Sometimes...when I'm really angry I throw things off the 2nd floor porch.

Sometimes...when I'm really angry I throw things off the 2nd floor porch.

jackolanterns gone bad.
rotten produce I pretend I'm "composting".
a tightly bound bag of garbage in a fit of rage.
furniture I've outgrown.
A sleeper sofa, dented in the middle, a trash-picked hand me down that seemed good enough for now, even gorgeous at the time, outgrown, bent, rusted, stained, cat scratched and spilt milk stained.

Lofted over the back porch rail in a fit of rage, impotence.

It crushed a vintage 1960's purple tricycle, purple flower imprinted seat, the rest amateurishly spray painted masculine red.

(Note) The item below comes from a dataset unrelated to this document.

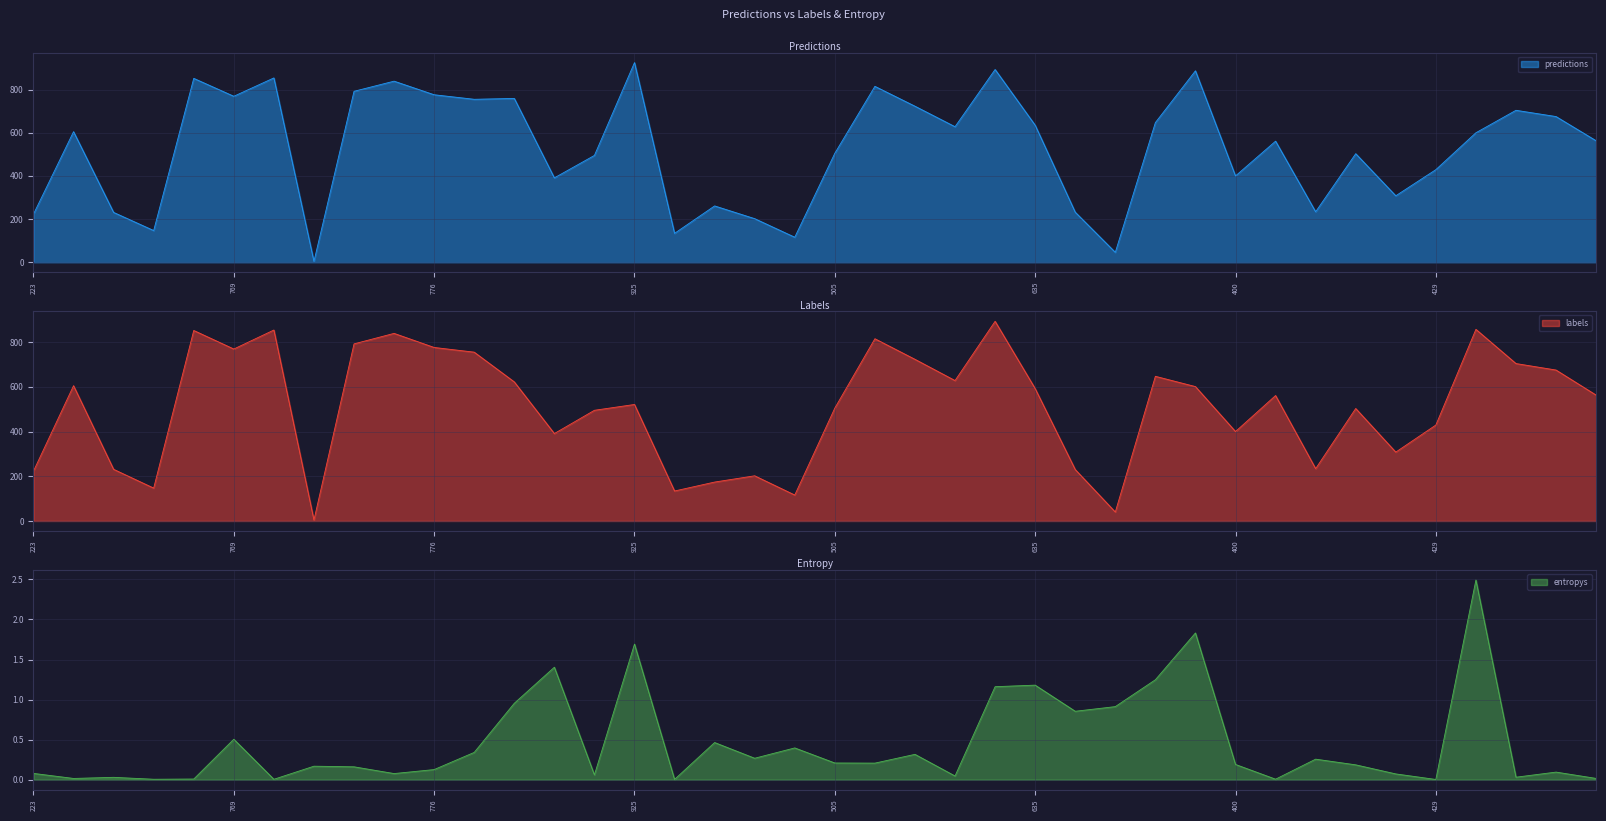

What is the value of the entropys point at the 19th from the left?

0.3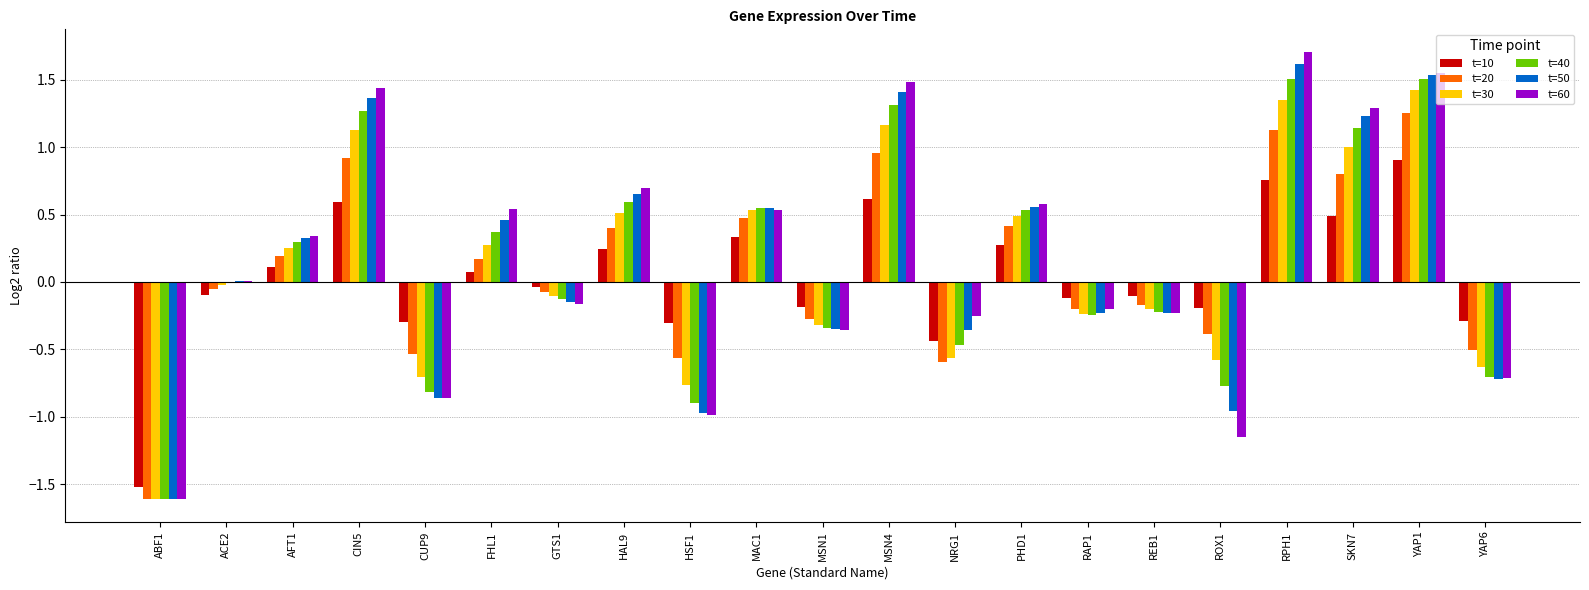

Is the value of t=10 at ROX1 greater than the value of t=40 at GTS1?

No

Glossy in some parts, dull and flat in others, rust speckles shining through. Shiny white vinyl handgrips, pom poms unceremoniously ripped out. I meant to miss it, or so I thought. Amateurish, tenderfoot, naiive. The thought that bargain hunting, judicious trash picking, and a genuine good heart could make up for the lack.

And yet...I meant to miss. But it crashed over the peeling porch railing before I really thought it through...and it crushed that loved, beloved, cherished tricycle. He'd out grown it anyway, my beamish boy.

And so I threw a fancy new shiny bike on my credit card, praying that that the training wheel days would end, just inside the allotted time for appropriate development.

They didn't. The new bike was stolen within months. There was no love to hold it here.

The fancy plastic off-gassing kitchen set, never caught beamish boy's attention like the labor of love late night refrigerator box, trash picked 3 cube shelf refrigerator/freezer with duct taped doors did.

But chucking that couch felt good....damn good.

The faint dent in the driveway and a tuft of couch stuffing stuck in the fence still make me smile.

Watch your couches well. You never know when the itch will strike again.